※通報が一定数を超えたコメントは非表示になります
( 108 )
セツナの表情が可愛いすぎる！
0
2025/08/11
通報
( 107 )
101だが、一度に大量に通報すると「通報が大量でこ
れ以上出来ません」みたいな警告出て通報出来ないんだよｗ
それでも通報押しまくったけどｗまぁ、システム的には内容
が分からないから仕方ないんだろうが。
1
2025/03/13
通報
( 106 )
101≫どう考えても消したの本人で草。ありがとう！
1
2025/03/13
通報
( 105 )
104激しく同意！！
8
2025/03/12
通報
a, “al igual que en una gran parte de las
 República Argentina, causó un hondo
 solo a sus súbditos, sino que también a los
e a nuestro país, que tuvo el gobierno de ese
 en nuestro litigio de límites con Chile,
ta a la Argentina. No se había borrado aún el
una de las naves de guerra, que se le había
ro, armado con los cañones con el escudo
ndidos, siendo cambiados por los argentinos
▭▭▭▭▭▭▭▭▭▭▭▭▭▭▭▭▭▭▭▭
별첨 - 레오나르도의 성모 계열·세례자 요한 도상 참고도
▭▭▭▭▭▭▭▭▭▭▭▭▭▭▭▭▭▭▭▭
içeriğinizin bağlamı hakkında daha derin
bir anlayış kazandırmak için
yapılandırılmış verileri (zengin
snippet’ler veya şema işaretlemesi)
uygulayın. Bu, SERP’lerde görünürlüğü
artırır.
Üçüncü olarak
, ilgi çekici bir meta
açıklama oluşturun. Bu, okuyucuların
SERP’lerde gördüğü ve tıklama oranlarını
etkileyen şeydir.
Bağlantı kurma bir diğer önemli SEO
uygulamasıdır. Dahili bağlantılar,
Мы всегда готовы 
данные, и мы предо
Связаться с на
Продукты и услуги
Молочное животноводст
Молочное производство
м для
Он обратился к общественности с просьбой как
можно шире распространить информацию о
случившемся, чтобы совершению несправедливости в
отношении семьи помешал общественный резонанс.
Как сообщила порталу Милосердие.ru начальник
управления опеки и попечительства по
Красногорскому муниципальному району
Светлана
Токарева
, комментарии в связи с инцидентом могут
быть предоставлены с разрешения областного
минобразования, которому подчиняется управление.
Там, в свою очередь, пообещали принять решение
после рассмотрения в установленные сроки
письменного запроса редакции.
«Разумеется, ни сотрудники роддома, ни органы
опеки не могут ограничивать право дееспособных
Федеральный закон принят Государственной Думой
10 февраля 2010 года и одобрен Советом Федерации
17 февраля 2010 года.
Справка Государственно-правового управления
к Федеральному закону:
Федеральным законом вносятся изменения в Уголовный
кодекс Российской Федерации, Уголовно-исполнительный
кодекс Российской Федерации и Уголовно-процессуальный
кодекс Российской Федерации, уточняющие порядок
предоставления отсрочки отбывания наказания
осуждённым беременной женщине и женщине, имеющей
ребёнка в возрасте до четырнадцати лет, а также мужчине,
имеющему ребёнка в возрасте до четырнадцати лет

────

■ Activity
Each and every entry needs to be repeated exactly.

■ Expected output
※通報が一定数を超えたコメントは非表示になります
( 108 )
セツナの表情が可愛いすぎる！
0
2025/08/11
通報
( 107 )
101だが、一度に大量に通報すると「通報が大量でこ
れ以上出来ません」みたいな警告出て通報出来ないんだよｗ
それでも通報押しまくったけどｗまぁ、システム的には内容
が分からないから仕方ないんだろうが。
1
2025/03/13
通報
( 106 )
101≫どう考えても消したの本人で草。ありがとう！
1
2025/03/13
通報
( 105 )
104激しく同意！！
8
2025/03/12
通報
a, “al igual que en una gran parte de las
 República Argentina, causó un hondo
 solo a sus súbditos, sino que también a los
e a nuestro país, que tuvo el gobierno de ese
 en nuestro litigio de límites con Chile,
ta a la Argentina. No se había borrado aún el
una de las naves de guerra, que se le había
ro, armado con los cañones con el escudo
ndidos, siendo cambiados por los argentinos
▭▭▭▭▭▭▭▭▭▭▭▭▭▭▭▭▭▭▭▭
별첨 - 레오나르도의 성모 계열·세례자 요한 도상 참고도
▭▭▭▭▭▭▭▭▭▭▭▭▭▭▭▭▭▭▭▭
içeriğinizin bağlamı hakkında daha derin
bir anlayış kazandırmak için
yapılandırılmış verileri (zengin
snippet’ler veya şema işaretlemesi)
uygulayın. Bu, SERP’lerde görünürlüğü
artırır.
Üçüncü olarak
, ilgi çekici bir meta
açıklama oluşturun. Bu, okuyucuların
SERP’lerde gördüğü ve tıklama oranlarını
etkileyen şeydir.
Bağlantı kurma bir diğer önemli SEO
uygulamasıdır. Dahili bağlantılar,
Мы всегда готовы 
данные, и мы предо
Связаться с на
Продукты и услуги
Молочное животноводст
Молочное производство
м для
Он обратился к общественности с просьбой как
можно шире распространить информацию о
случившемся, чтобы совершению несправедливости в
отношении семьи помешал общественный резонанс.
Как сообщила порталу Милосердие.ru начальник
управления опеки и попечительства по
Красногорскому муниципальному району
Светлана
Токарева
, комментарии в связи с инцидентом могут
быть предоставлены с разрешения областного
минобразования, которому подчиняется управление.
Там, в свою очередь, пообещали принять решение
после рассмотрения в установленные сроки
письменного запроса редакции.
«Разумеется, ни сотрудники роддома, ни органы
опеки не могут ограничивать право дееспособных
Федеральный закон принят Государственной Думой
10 февраля 2010 года и одобрен Советом Федерации
17 февраля 2010 года.
Справка Государственно-правового управления
к Федеральному закону:
Федеральным законом вносятся изменения в Уголовный
кодекс Российской Федерации, Уголовно-исполнительный
кодекс Российской Федерации и Уголовно-процессуальный
кодекс Российской Федерации, уточняющие порядок
предоставления отсрочки отбывания наказания
осуждённым беременной женщине и женщине, имеющей
ребёнка в возрасте до четырнадцати лет, а также мужчине,
имеющему ребёнка в возрасте до четырнадцати лет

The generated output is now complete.